This will save you so much time later Okay, let's tackle the troubleshooting. What are the most common headaches people run into when a prompt isn't quite working, and what are the quick fixes? First big one. The AI just seems to ignore a rule you gave it. Ah, the classic. Quick fix. Try moving that specific rule to the very end of your system prompt. Models often pay extra attention to the last instruction they read. Worth a shot. Okay. Problem two, the output format

is all over the place. Sometimes it's a list, sometimes it's a paragraph, sometimes it's something else. Inconsistency, yeah. The fix here is usually just being hyper -specific in your prompt. Don't just say, make a list. Provide the answer is a bulleted list. Ensure each bullet point starts with a capital letter and ends with a period. And remember method four, giving examples. That's really powerful for teaching specific formatting. Got it. And the third common one, the AI just

sounds like a robot. stiff, unnatural, no personality. Right, the robot voice problem. The fix is defining the desired tone much more clearly than just saying Be friendly. Get really granular. Think about how a helpful friend talks. So you might add instructions like write in a warm, encouraging tone like a helpful friend offering advice. Use simple, everyday words. Avoid jargon. Limit emojis to maybe one per response. Treat it like giving

stage directions to an actor. So putting it all together in a workflow, let's use that vocabulary tutor example again. You'd maybe start with method one, the simple ask, right? Make me a prompt for vocabulary tutor. Yep. Then you test it. And maybe you find, ooh, the words it's giving me are way too simple. So then you'd maybe use method four, you'd add a few examples into the system prompt, showing the kind of words you want, say, B2 level vocabulary words. Exactly.

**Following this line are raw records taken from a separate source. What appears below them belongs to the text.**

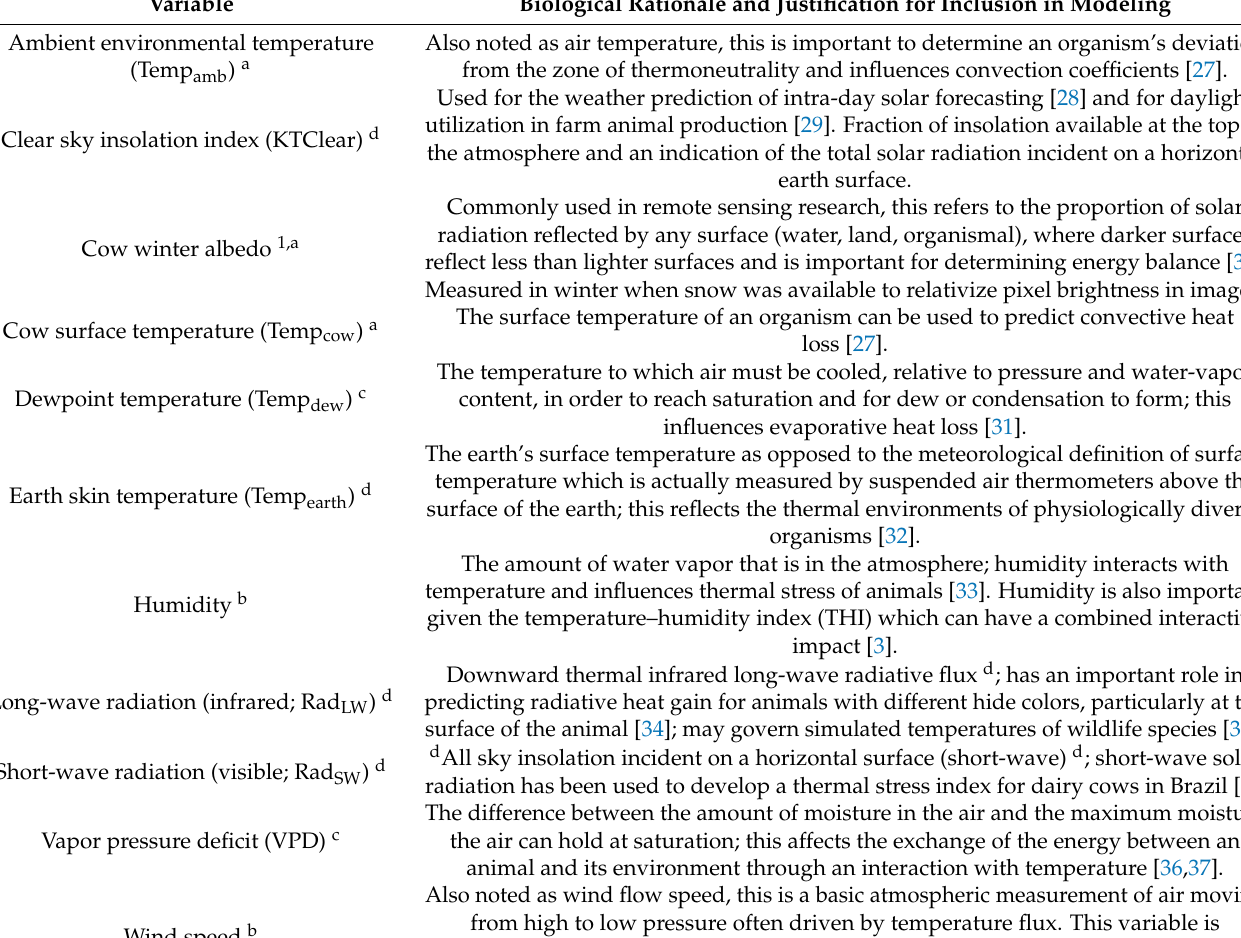
Table 1. Potential predictor variables and associated justification for inclusion for modeling external surface temperatures of red, white, and black hided cattle (Temp cow ) and then the difference ( ∆ T) between Temp cow and the ambient temperature of the surrounding environment (Temp amb ). Variables are listed in alphabetical order. Cattle were white, red, and black Bos taurus cows free roaming on rangeland west of Laramie, WY, USA at the University of Wyoming, Agriculture Experiment Station—Beef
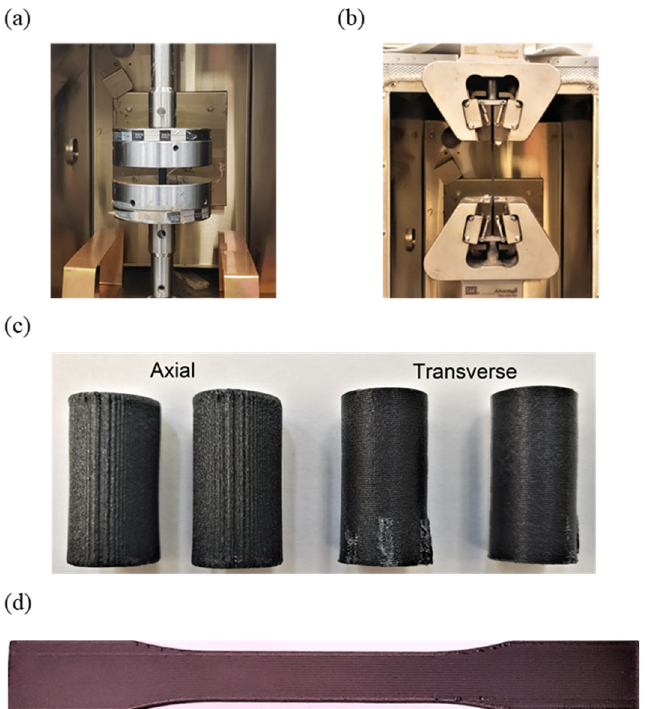
Figure 3 . Test Setup and Workpiece Quality ( a ) ASTM D695 Compression ( b ) ASTM D638 Tensile ( c ) Axial and Transverse Compressive Workpieces ( d ) Axial Tensile Workpiece .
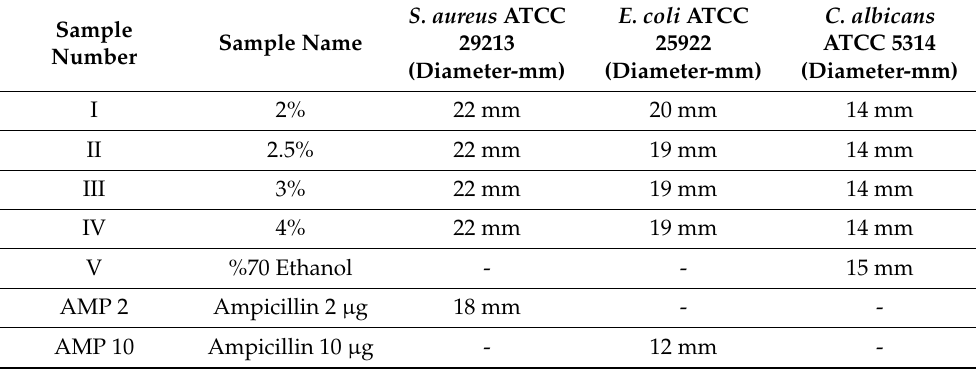
Table 2. As a result of the disc diffusion (antimicrobial test) test, the inhibition zones created by the zinc oxide nanoparticles were measured in mm and listed in the table. These inhibition zones were created by adding ginger extract to the prepared zinc oxide solution at various rates (2, 2.5, 3, and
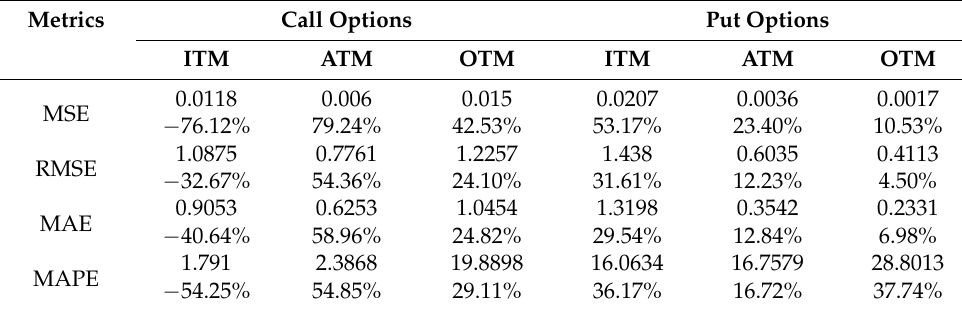
Table 6. Pricing error of LSTM with realized skewness.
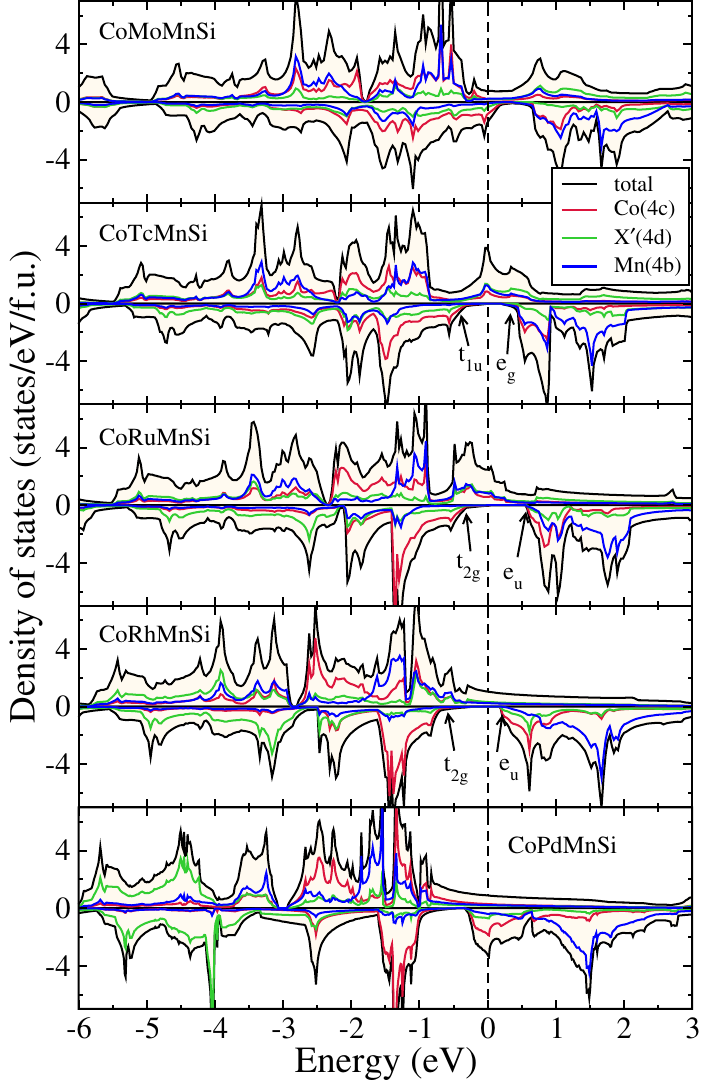
Figure 5. Spin polarized total and atom-projected densities of states for CoX ′ MnSi (X ′ = Mo, Tc, Ru, Rh, Pd) alloys. The ground states of these compounds are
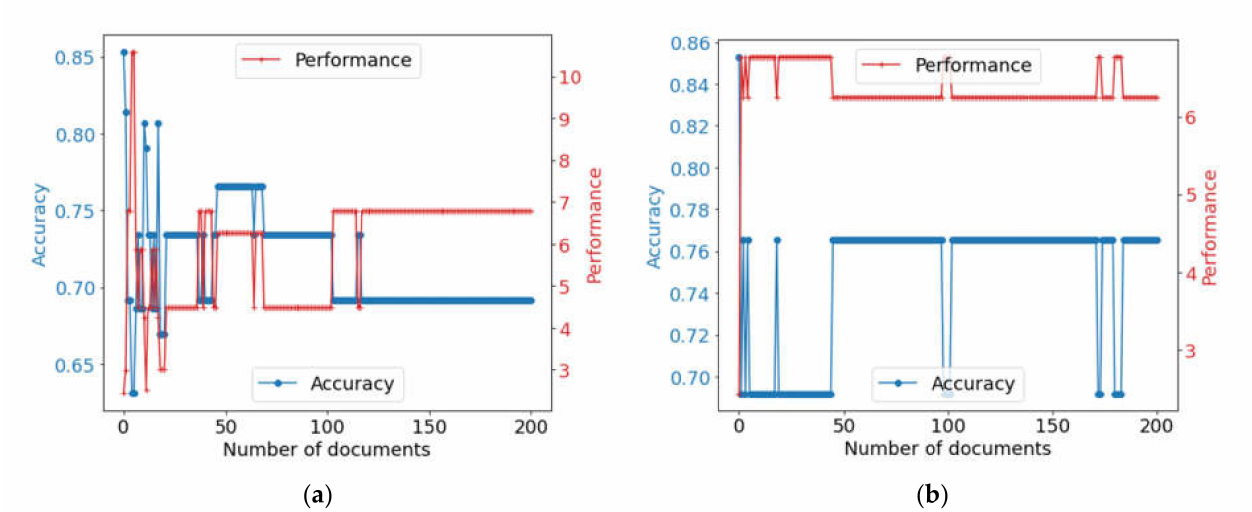
Figure 10. Case 3 auctioning results: ( a ) prioritization by accuracy, ( b ) prioritization by performance.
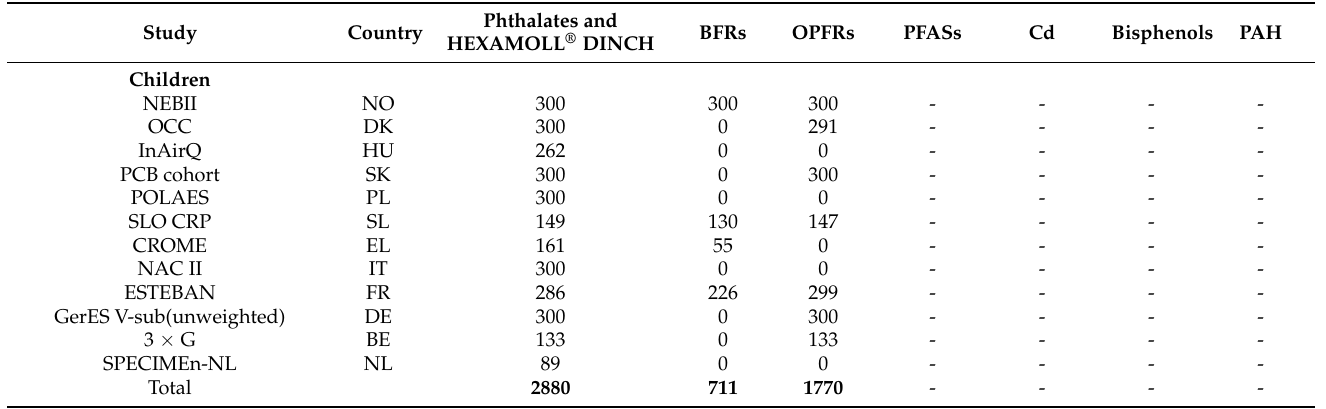
Table 2. Number of subjects analyzed per substance group for the entire HBM4EU-aligned studies and per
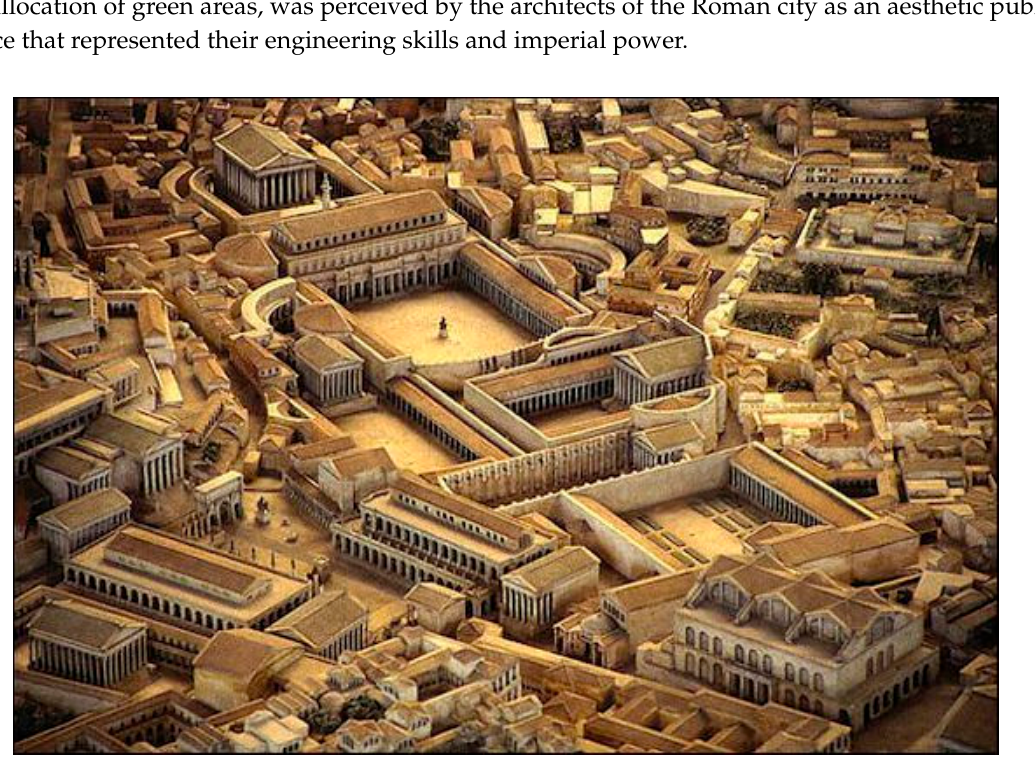
Figure 2. A model of Ancient Rome: The fully saturated built landscape of the city. Source: https://www.pinterest.com/pin/525654587726903551/.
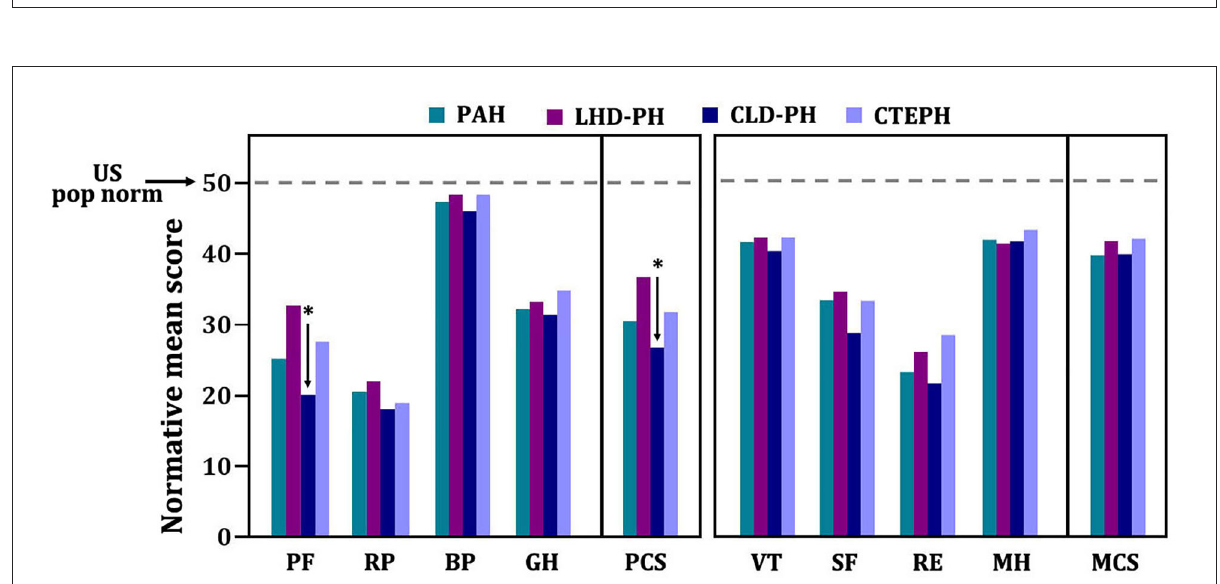
FIGURE3 SF-36 scores of patients with pulmonary hypertension in different diagnosis types. Normative mean scores based on U.S. norm population are shown. Numerically higher scores represent better health-related quality of life. *A p < 0.05 indicates comparison among different diagnosis types in each domain or summary score. BP, body pain; GH, general health; MH, mental health; PF, physical functioning; RE, role emotion; RP, role physical; SF, social functioning; VT,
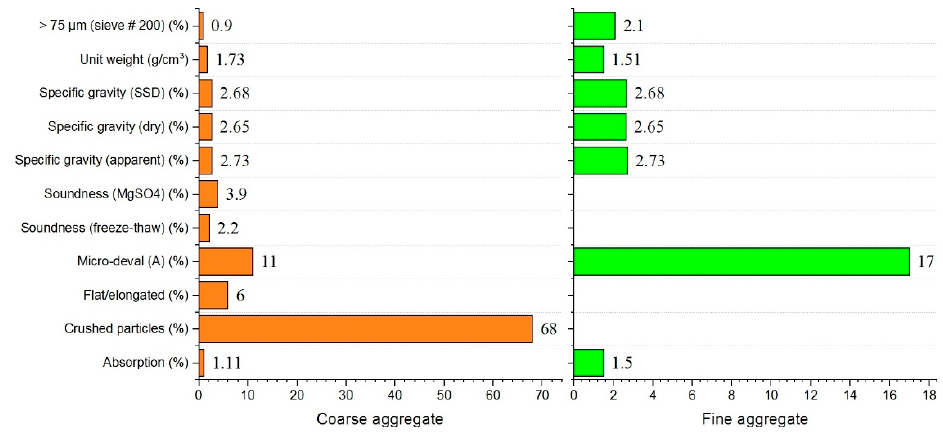
Figure 2. Physical and chemical properties of fine and coarse aggregates. Table 1. Properties of materials used.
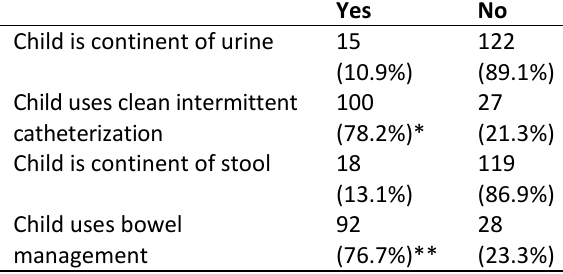
Table 2. Incontinence in children with spina bifida in Uganda (N=139).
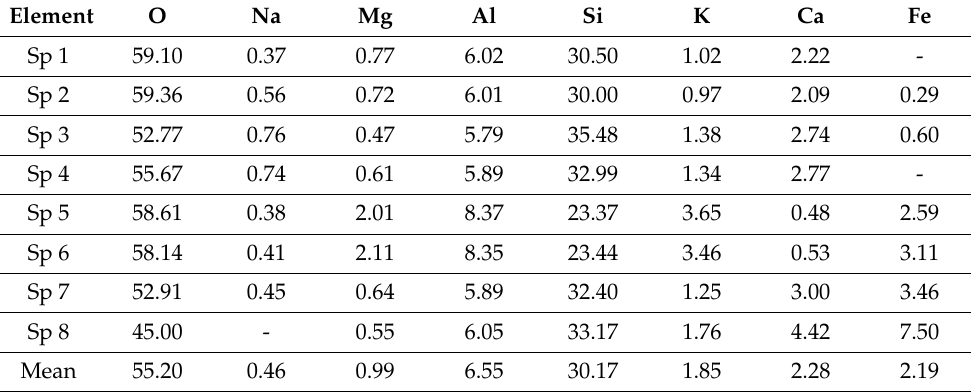
Figure 4. Backscattered electron mode (BSE) images of NZ (left) and SZ (right) with marked eight fields (spectra, Sp) per sample for EDS analysis.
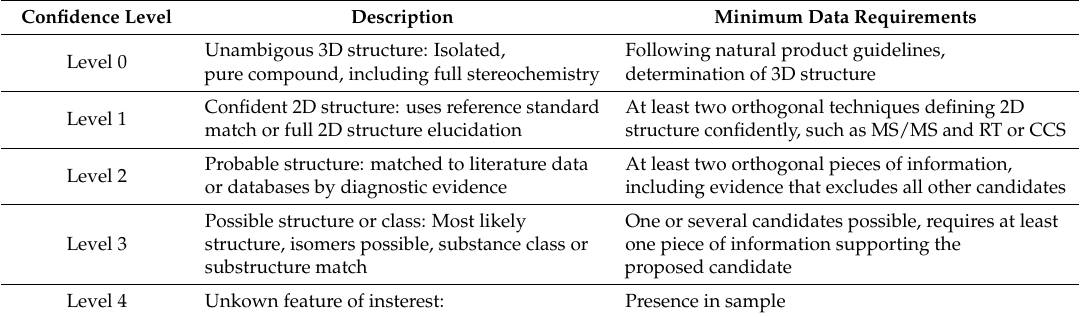
Table 1. New confidence levels of compound annotations, as discussed by the Compound Identification work group of the Metabolomics Society at the 2017 annual meeting of the Metabolomics Society (Brisbane, Australia). The new addition refers to the ‘Level 0’ annotation; other levels remain as discussed by the Metabolomics Standards Initiative.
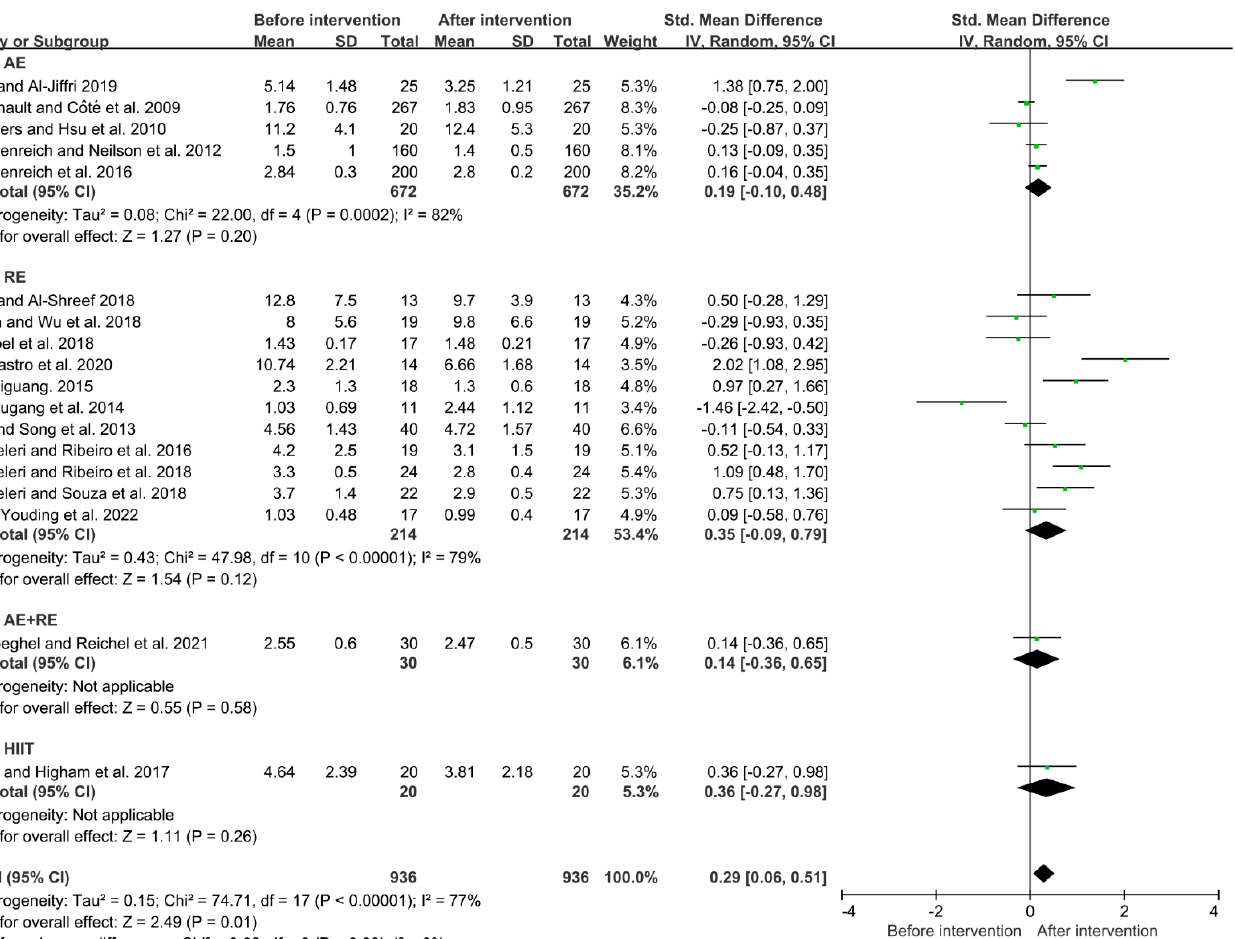
Figure 5. Effects of different exercise modes on TNF- α in the elderly [7,14,16,17,21,23,24,26,28,30– 35,39,40,42].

Add those examples, test it again. Oh, perfect. Now it's giving challenging but appropriate words. Then you save that finished tested prompt to your library. It's that loop. Ask, create, test, mad, adjust, bash, test, Dave. OK. So wrapping things up. The big idea here, the main thing we hope you take away today, is this. You really don't need to become some kind of coding wizard or prompt engineer in the complex sense. That's

kind of the old way of thinking. Yeah, the real shortcut, the smarter way, is learning how to guide the AI to define its own best identity. How to get it to write the most effective instructions for itself based on your goal. And we've walked through four pretty clear methods to do that. You can simply ask the AI. You can let the AI interview you for complex things. You can use those built -in optimizer tools. Or you can teach it by showing examples. The underlying principle

for all of them, though, is start simple. Test it. Iterate. And remember, that structure how you organize the prompt is often just as important as the content itself. Beat. Which makes you wonder, since these AI models are getting so much better at understanding how we prompt them, What happens when the models start proactively suggesting which of these four methods you should use for the specific thing you're trying to achieve? Like, the AI itself becomes your prompt strategy

coach. That's a really interesting thought for the future. Definitely something to explore another time. But for now, the challenge to you, the listener, is this. Just pick one method we talked about today. Maybe the simple ask, if you have a clear goal. Or try the reverse interview, if you're feeling adventurous. And just try creating one really solid, durable system prompt for something you do regularly. Yeah, give it a go. See what a difference having that clear AI -generated

structure makes to your results. Bet you'll be surprised. Alturo music.